The entire asset base of SVB was one single bet: low rates and quantitative easing for longer. Tech valuations soared in the period of loose monetary policy, and the best way to “hedge” that risk was with Treasurys and MBS. Why would they bet on anything else? This is what the Fed was buying in billions every month, these were the lowest-risk assets according to all regulations, and inflation, according to the Fed and all mainstream economists, was purely “transitory,” a base-effect anecdote. What could go wrong?

Inflation wasn’t transitory and easy money wasn’t forever.

Rate hikes happened. And they caught the bank, suffering massive losses everywhere. Goodbye, bonds and MBS price. Goodbye, tech “new paradigm” valuations, and hello, panic. There was a good old bank run, despite the strong recovery of the SVB shares in January. Mark-to-market unrealized losses of $15 billion were almost 100 percent of the market capitalization of the bank. The result was a wipe out.

And in the words of an episode of the cartoon “South Park”: “... Aaaaand it’s gone.” SVB showed how quickly the capital of a bank can dissolve in front of our eyes.

The Federal Deposit Insurance Corp. (FDIC) will step in, but it won’t be not enough, because only 3 percent of the deposits of SVB were less than $250,000. According to Time magazine, more than 85 percent of Silicon Valley’s Bank’s deposits weren’t insured.

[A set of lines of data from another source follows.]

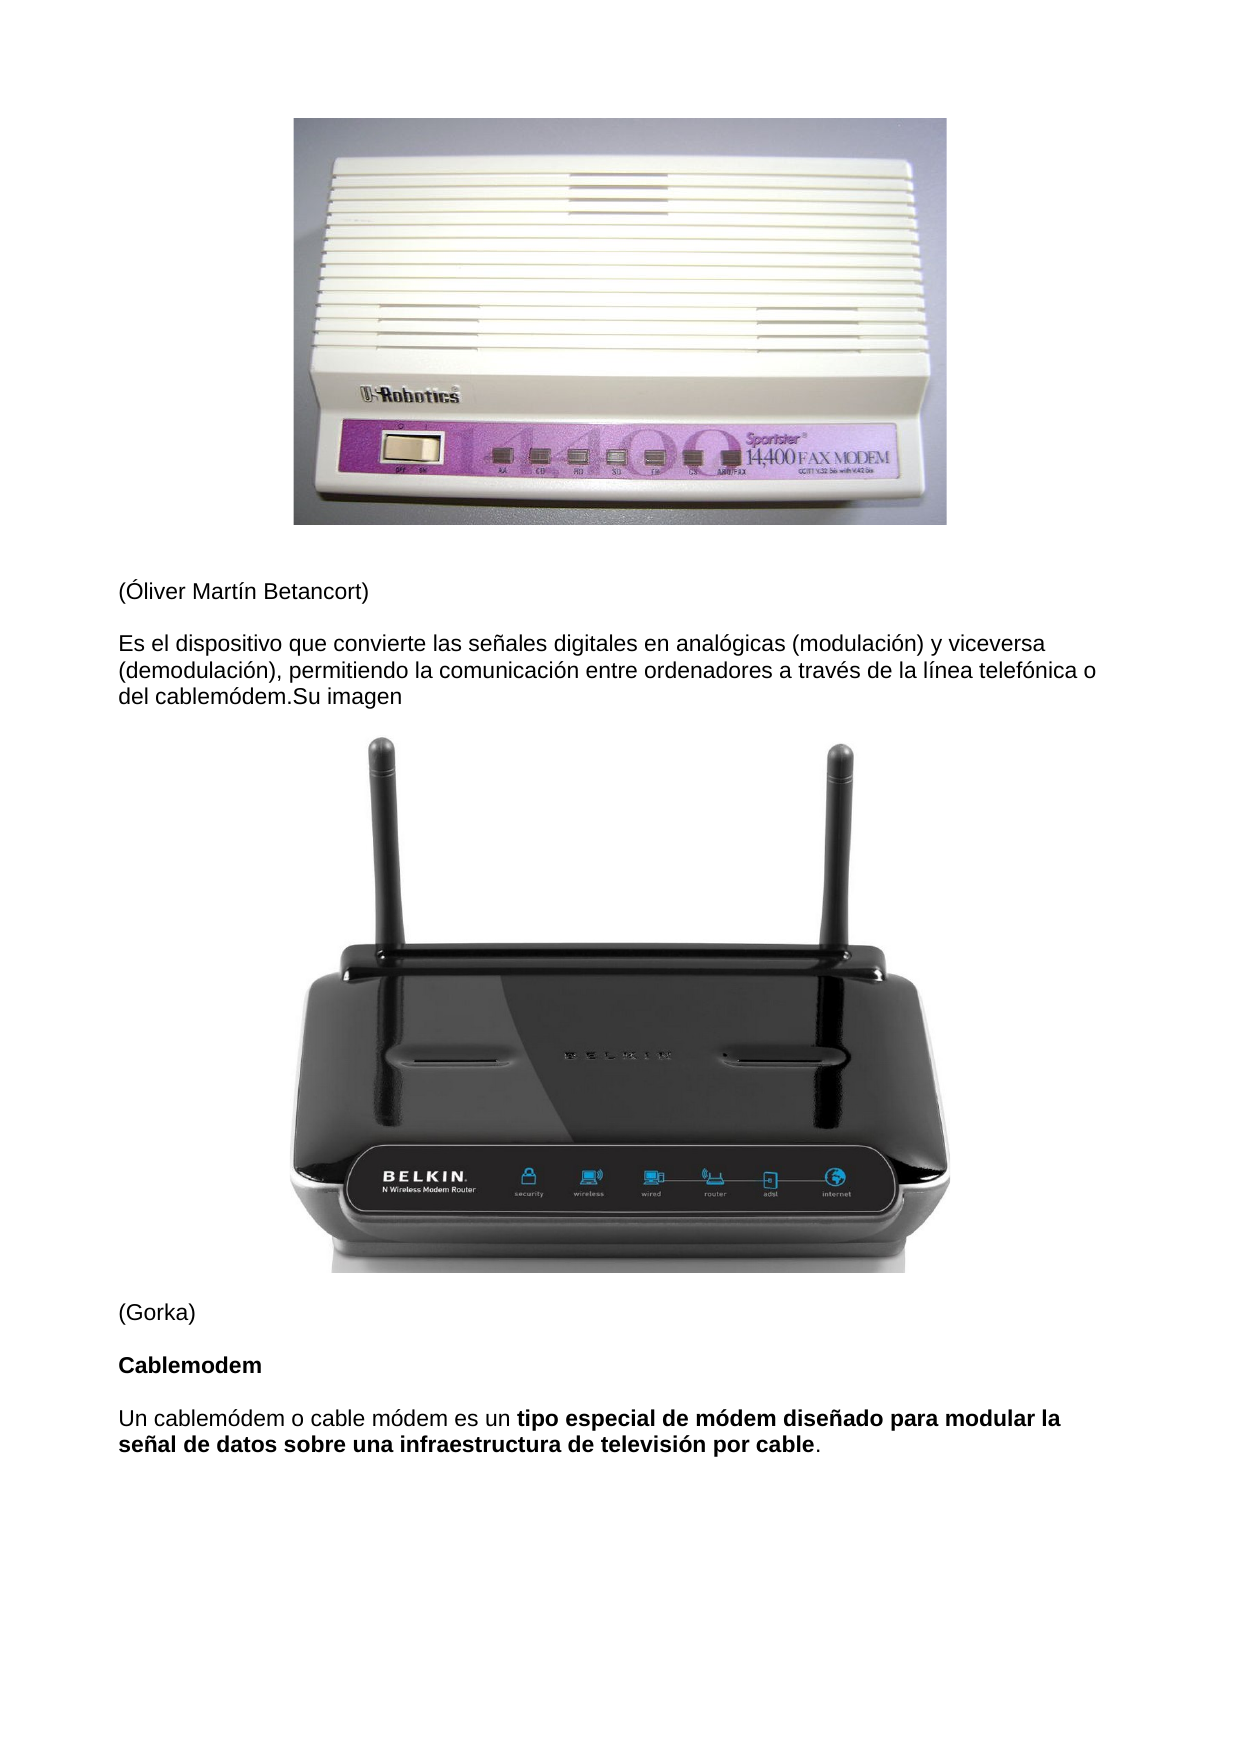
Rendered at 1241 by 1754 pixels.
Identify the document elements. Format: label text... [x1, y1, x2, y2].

text Es el dispositivo que convierte las señales digitales en analógicas (modulación) y viceversa (demodulación), permitiendo la comunicación entre ordenadores a través de la línea telefónica o del cablemódem.Su imagen [118, 630, 1122, 709]
text (Gorka) [118, 1299, 1122, 1326]
text Un cablemódem o cable módem es un tipo especial de módem diseñado para modular la señal de datos sobre una infraestructura de televisión por cable. [118, 1405, 1122, 1457]
text (Óliver Martín Betancort) [118, 578, 1122, 604]
picture [293, 118, 947, 525]
text Cablemodem [118, 1352, 1122, 1378]
picture [289, 735, 951, 1273]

Even worse, one-third of U.S. deposits are in small banks and around half are uninsured, according to Bloomberg. Depositors at SVB will likely lose most of their money, and this will also create significant uncertainty in other entities.

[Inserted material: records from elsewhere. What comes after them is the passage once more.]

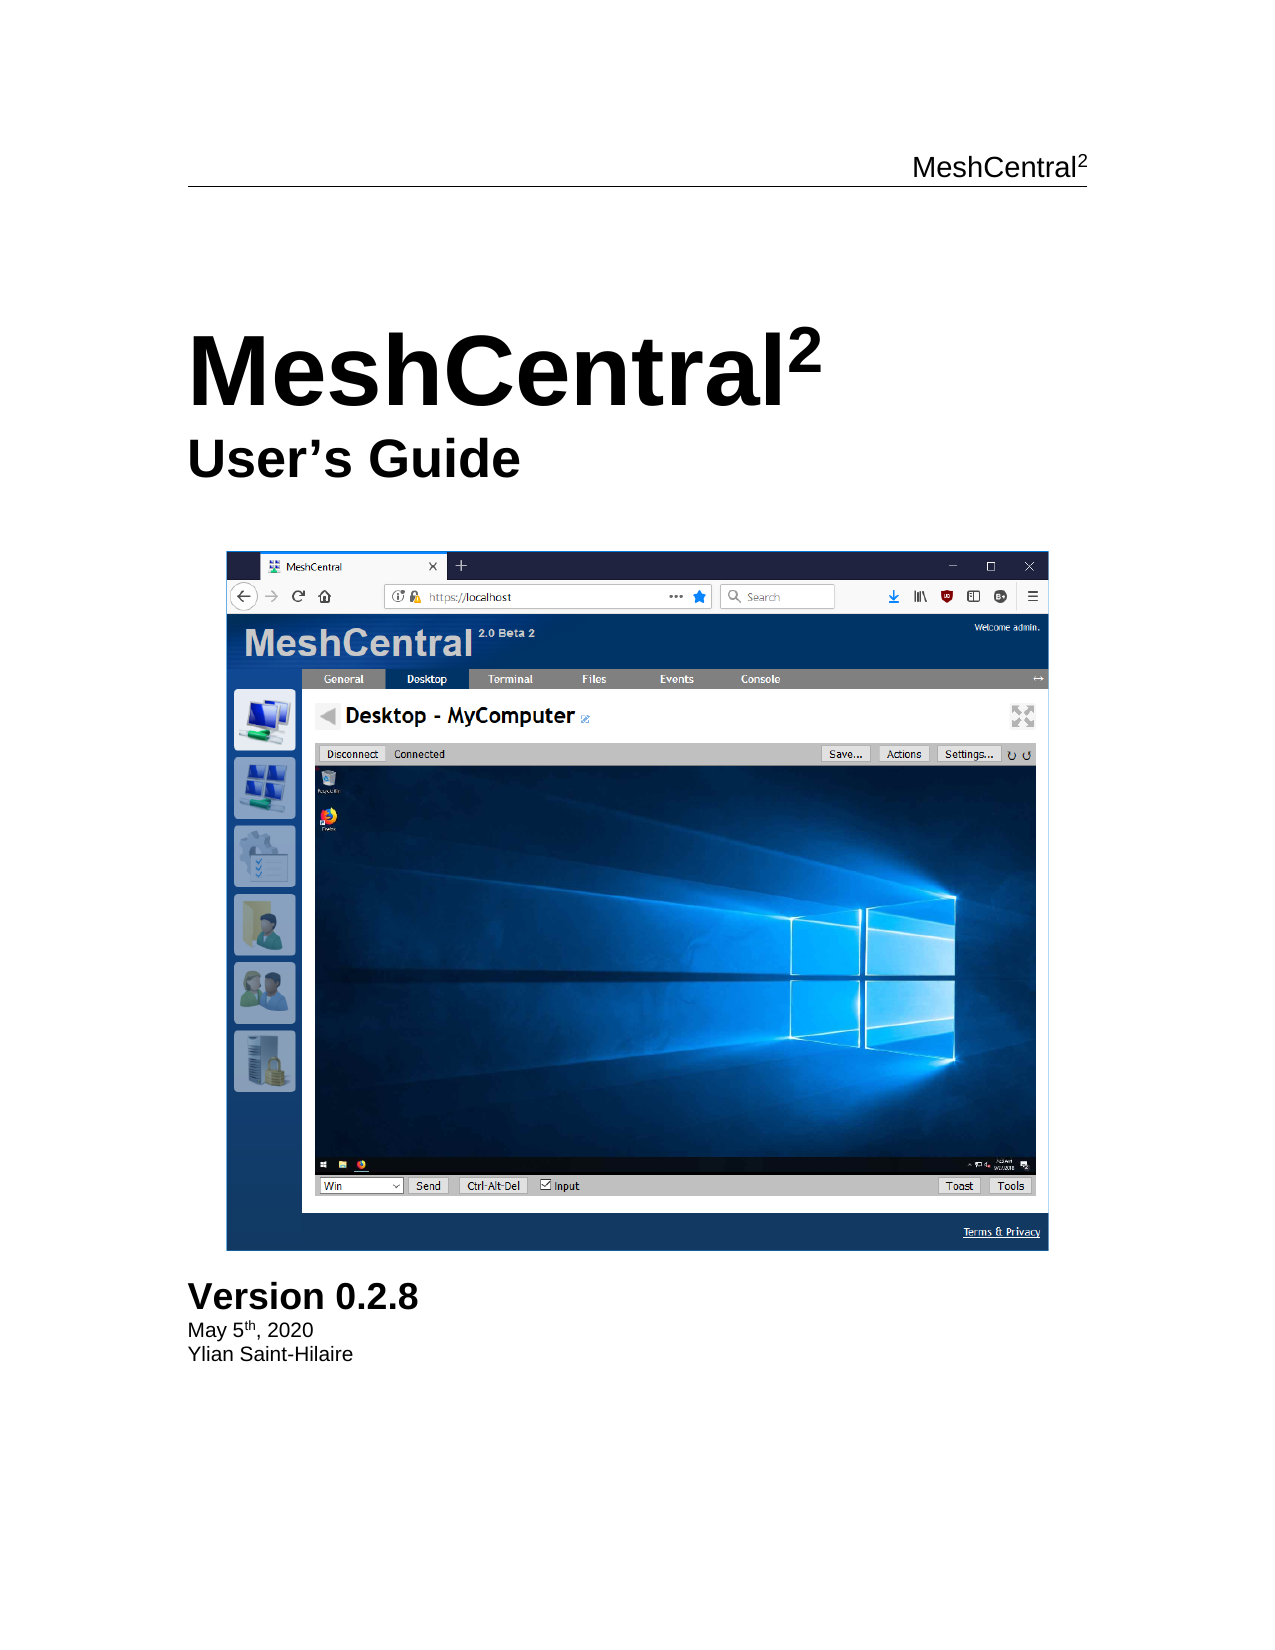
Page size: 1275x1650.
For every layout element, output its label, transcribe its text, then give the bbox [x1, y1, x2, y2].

text Version 0.2.8 [187, 1274, 1087, 1318]
text MeshCentral2 User’s Guide [187, 312, 1087, 489]
text May 5th, 2020 Ylian Saint‑Hilaire [187, 1318, 1087, 1366]
text MeshCentral2 [187, 150, 1087, 187]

SVB was the poster child of banking management by the book. The bank followed a conservative policy of adding the safest assets—long-dated Treasury bills—as deposits soared.

SVB did exactly what was recommended by those who blamed the 2008–09 financial crisis on “de-regulation.” SVB was a boring and conservative bank that invested the rising deposits in sovereign bonds and mortgage-backed securities and believed that inflation was transitory as everyone, except us, the crazy minority, repeated.

SVB did nothing but follow regulation and monetary policy incentives and Keynesian economists’ recommendations point by point. SVB was the epitome of mainstream economic thinking. And mainstream killed the tech star.

Many will now blame greed, capitalism, and lack of regulation—but guess what? More regulation would have done nothing because regulation and policy incentivize adding these “low risk” assets. Furthermore, regulation and monetary policy are directly responsible for the tech bubble. The increasingly elevated valuations of nonprofitable tech and the allegedly unstoppable flow of capital to fund innovation and green investments would never have happened without negative real rates and massive liquidity injections.

In the case of SVB, its phenomenal growth in 2021 is a direct consequence of the imprudent monetary policy implemented in 2020, when the major central banks increased their balance sheets to $20 trillion as if nothing could happen.

SVB is a casualty of the narrative that money printing does not cause inflation and can continue forever. The bank embraced it wholeheartedly, and now it is gone.

SVB invested in the entire bubble of everything: sovereign bonds, MBS, and tech. Did they do it because they were stupid or reckless? No. They did it because they perceived that there was very low to no risk in those assets. No bank accumulates risk in an asset they believe is high risk. The only way in which a bank accumulates risk is if it perceives that there is none. Why do they perceive it? Because the government, regulators, central bank, and the experts tell them so. Who then will be next?

Many will blame everything except the perverse incentives and bubbles created by monetary policy and regulation and will demand rate cuts and quantitative easing to solve the problem. That will only make things worse. You do not solve the consequences of a bubble with more bubbles.

The demise of Silicon Valley Bank highlights the enormity of the problem of risk accumulation by political design. SVB didn’t collapse due to reckless management but because it did exactly what Keynesians and monetary interventionists wanted. Congratulations.